Yasmeen Hassan, global director of Equality Now
Equality Now is one of the groups behind the Chime for Change concert in London, a Gucci-led campaign for empowerment of women and girls.
“The conversation in this country and the resurgence of feminism is wonderful,” she says. “It’s so encouraging to see these conversations happening, especially as in America it is still a forbidden, bad word. Too many young women there will say ‘oh, I’m not a feminist’’ when in fact if you talk to them and unpick that, of course they are. The idea of liberation in America is more sexual and here it is much more intellectual, but the Internet is opening up channels between women in different countries, and women who might be isolated in their communities, to understand each others’ lives and support each other, which is the heart of feminism to me. We need equality to make our societies better for both men and women.”
Nimco Ali, 29, feminist blogger and co-founder of the Daughters of Eve, a support and campaign group for victims of female genital mutilation (FGM)
About 30,000 girls in the UK are at risk of having the abusive and illegal practice of female genital mutilation carried out here or abroad. Ali was a victim of FGM aged seven, when her mother took her to Somalia.
“As a form of violence against women, FGM takes place because of structural inequalities in society — particularly gender inequality,” she says. “We need to empower and protect those at risk to make sure that it is eliminated. Any approach to end FGM which does not address these inequalities will only leave a vacuum for another form of violence against women — or for those who carry out FGM to say that it does not exist.”
“Progress is definitely being made. In Bristol [southwest England], we have hundreds of young people who are not only standing up and speaking out about FGM, but questioning the role of women within their communities. They are being empowered with language that has not just changed their lives, but also those of their mothers. As one woman said: ‘If it is OK to cut a girl because she is a girl, then what you will do to her as a woman will be worse.’ This change has not come easily for those of us that have stood up against FGM. We face death threats on a regular basis, we have been attacked on the street and lost people we once believed to be friends,” she says.

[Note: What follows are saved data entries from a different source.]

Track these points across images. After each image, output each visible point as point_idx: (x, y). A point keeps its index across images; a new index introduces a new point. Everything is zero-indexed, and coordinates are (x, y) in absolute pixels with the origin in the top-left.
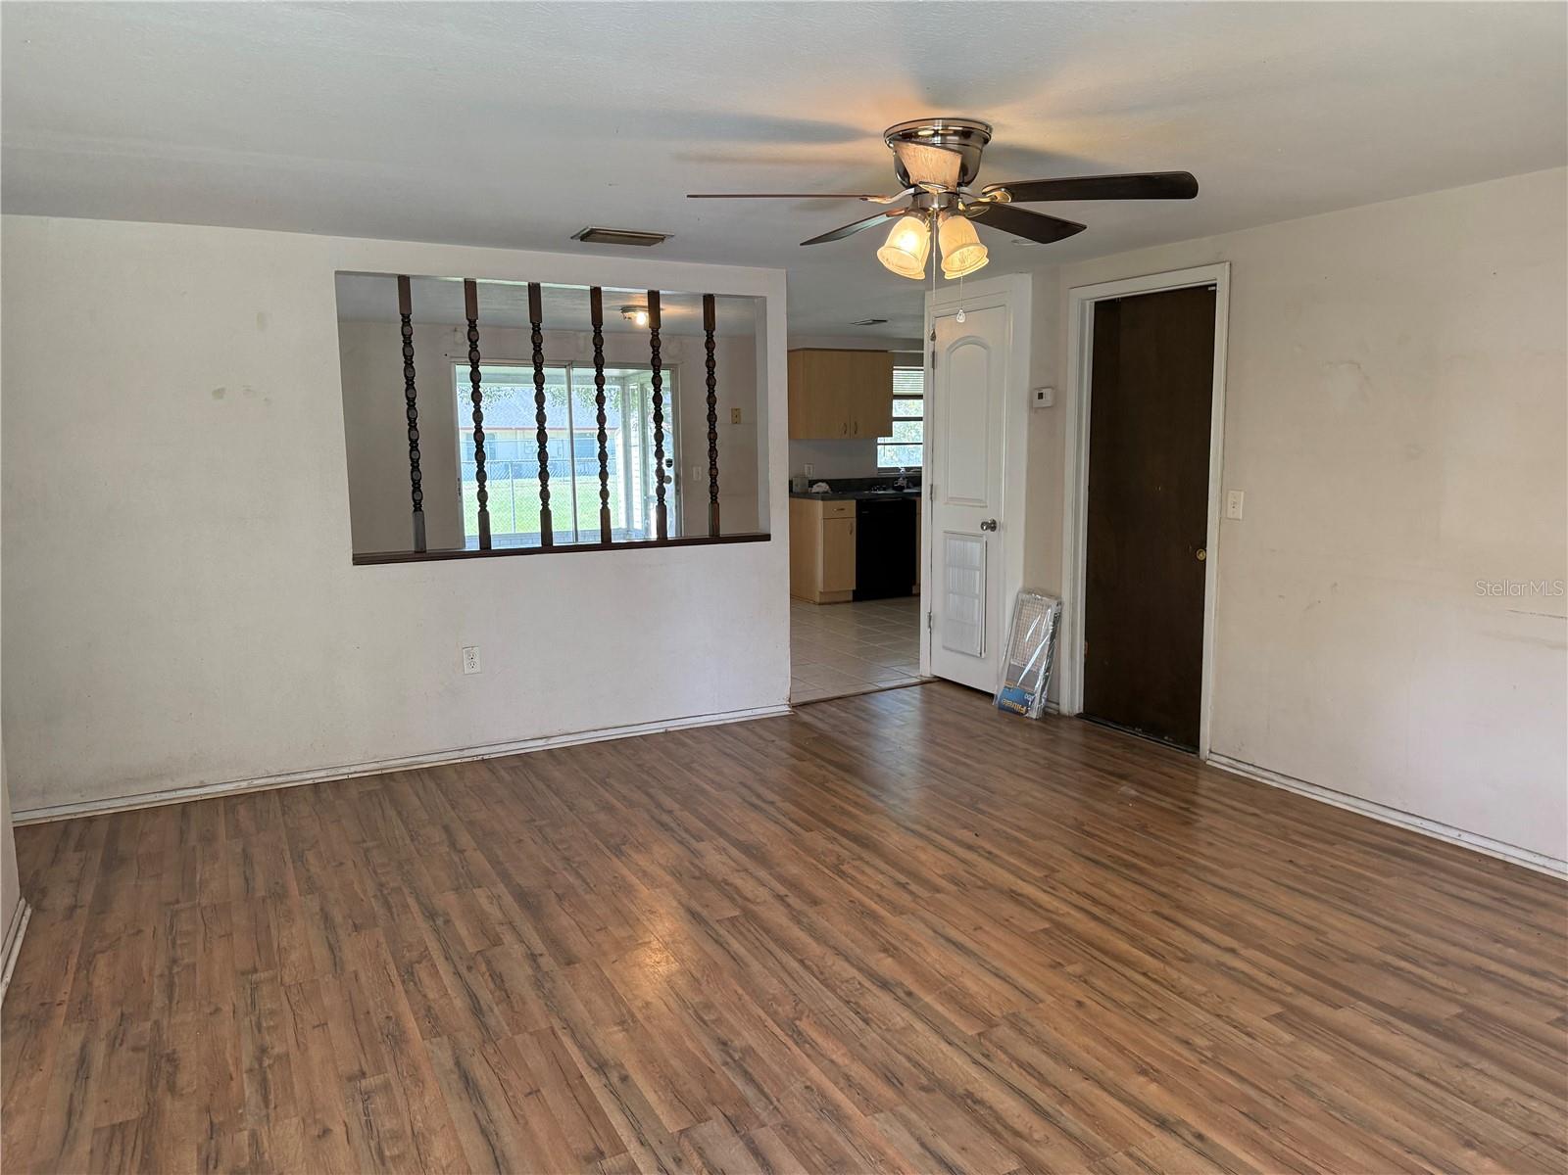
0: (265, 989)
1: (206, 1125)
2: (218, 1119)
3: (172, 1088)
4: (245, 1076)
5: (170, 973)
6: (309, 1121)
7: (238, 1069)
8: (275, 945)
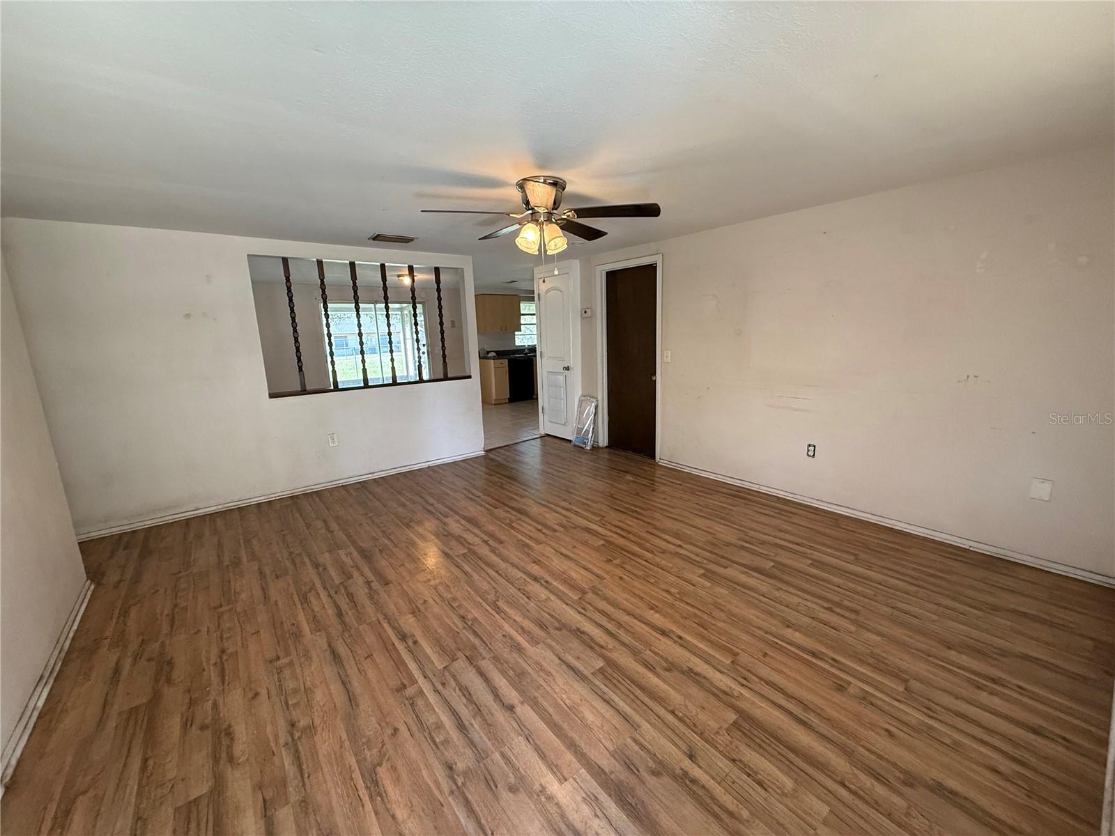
0: (226, 616)
1: (187, 700)
2: (195, 696)
3: (169, 680)
5: (173, 613)
6: (247, 690)
7: (208, 664)
8: (233, 591)
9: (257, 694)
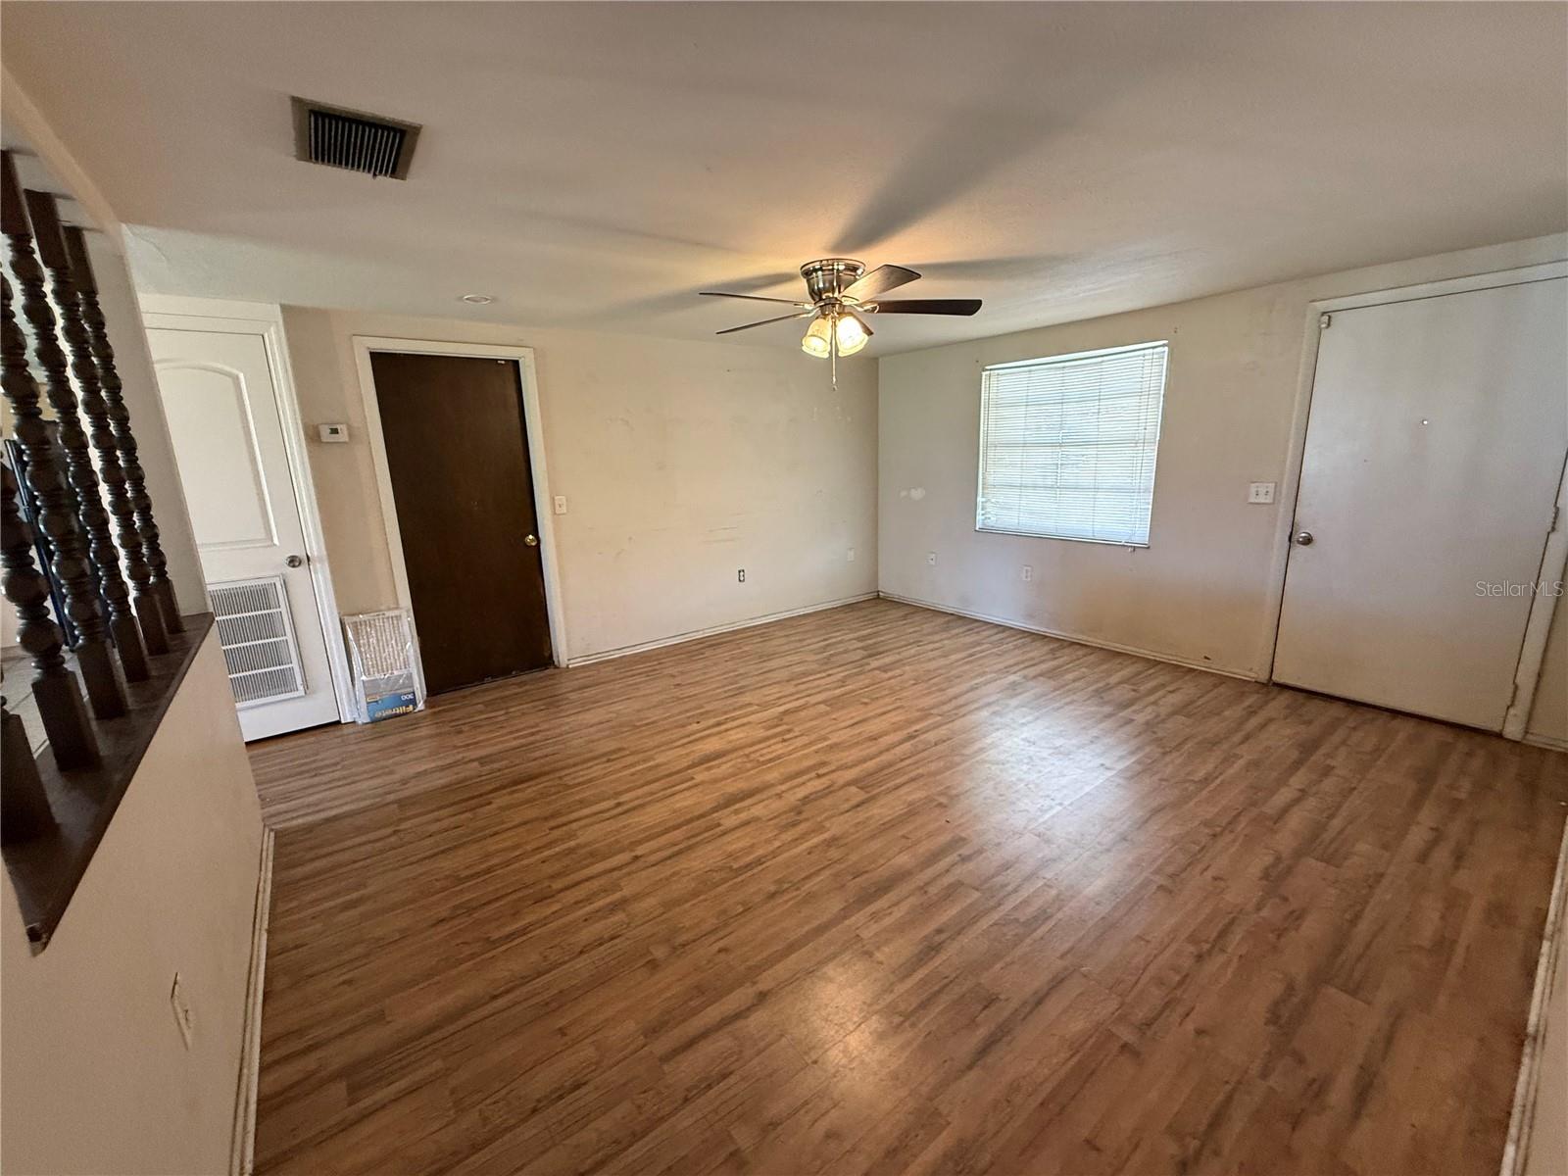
0: (1140, 1014)
1: (1283, 940)
2: (1271, 937)
3: (1290, 988)
4: (1229, 950)
7: (1230, 961)
8: (1075, 1060)
9: (1215, 879)
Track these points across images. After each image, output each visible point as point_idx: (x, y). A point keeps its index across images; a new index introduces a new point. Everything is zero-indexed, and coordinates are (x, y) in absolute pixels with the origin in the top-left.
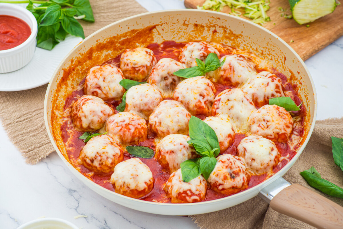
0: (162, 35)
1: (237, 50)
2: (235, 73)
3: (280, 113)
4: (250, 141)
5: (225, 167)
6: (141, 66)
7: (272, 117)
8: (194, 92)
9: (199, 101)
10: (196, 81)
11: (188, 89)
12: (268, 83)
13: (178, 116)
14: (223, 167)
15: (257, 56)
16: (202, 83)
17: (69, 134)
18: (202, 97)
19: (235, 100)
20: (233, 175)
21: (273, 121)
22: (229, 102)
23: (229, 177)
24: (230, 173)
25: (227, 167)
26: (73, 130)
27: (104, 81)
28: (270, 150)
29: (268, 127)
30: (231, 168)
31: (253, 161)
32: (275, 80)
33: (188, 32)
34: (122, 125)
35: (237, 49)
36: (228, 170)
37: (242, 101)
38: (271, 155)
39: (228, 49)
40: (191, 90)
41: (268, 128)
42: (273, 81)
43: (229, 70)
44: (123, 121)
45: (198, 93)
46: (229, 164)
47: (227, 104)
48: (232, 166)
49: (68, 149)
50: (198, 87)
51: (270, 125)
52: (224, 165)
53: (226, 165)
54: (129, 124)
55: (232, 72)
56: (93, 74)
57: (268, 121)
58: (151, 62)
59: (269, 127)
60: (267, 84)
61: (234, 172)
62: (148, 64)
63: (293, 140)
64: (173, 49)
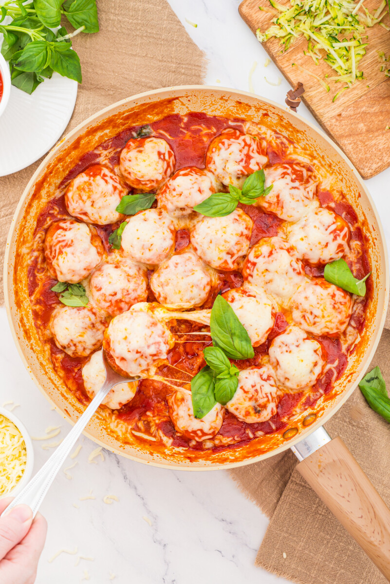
0: (187, 105)
1: (295, 147)
2: (284, 210)
3: (335, 304)
4: (287, 351)
5: (247, 399)
6: (148, 180)
7: (322, 311)
8: (219, 248)
9: (226, 262)
10: (225, 227)
11: (211, 242)
12: (327, 243)
13: (192, 291)
14: (245, 400)
15: (322, 165)
16: (232, 234)
17: (38, 281)
18: (230, 256)
19: (276, 272)
20: (259, 409)
21: (323, 317)
22: (267, 273)
23: (252, 412)
24: (254, 406)
25: (250, 399)
26: (44, 275)
27: (92, 205)
28: (312, 365)
29: (315, 323)
30: (256, 400)
31: (287, 380)
32: (338, 237)
33: (226, 106)
34: (111, 301)
35: (296, 145)
36: (252, 403)
37: (287, 273)
38: (312, 374)
39: (282, 143)
40: (216, 244)
41: (315, 325)
42: (335, 239)
43: (276, 204)
44: (113, 294)
45: (225, 250)
46: (254, 394)
47: (264, 276)
48: (257, 397)
49: (34, 308)
50: (226, 241)
51: (318, 322)
52: (246, 396)
53: (250, 395)
54: (121, 301)
55: (280, 208)
56: (78, 192)
57: (316, 316)
58: (163, 174)
59: (317, 324)
60: (325, 244)
61: (259, 405)
62: (160, 178)
63: (348, 335)
64: (202, 129)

Lili Evans, 15, one of the young women behind the Twitter Youth Feminist Army, a growing band of bloggers and young activists
“I guess I became a feminist when I actually looked at the world and saw how unfair it was,” she says. “Women. People of color. LGBT people, who have much harder lives for no good reason. I set up the Twitter Young Feminist Army with two other girls who are sadly no longer on Twitter because of the misogynist abuse directed at them.”
“But mostly there’s a great community online. Quite a lot of young girls are isolated, maybe their friends aren’t interested in feminism and they are a bit scared of joining groups of older women, so we help them connect. At our age you get told not to wear short skirts to school and then you get shouted at by men in cars on the way home anyway, and realizing that it’s wrong and that there are other people out there who share your views is great. The thing I’d really like to see happen is equal pay, and access to better sex education and contraception advice for younger people,” she says.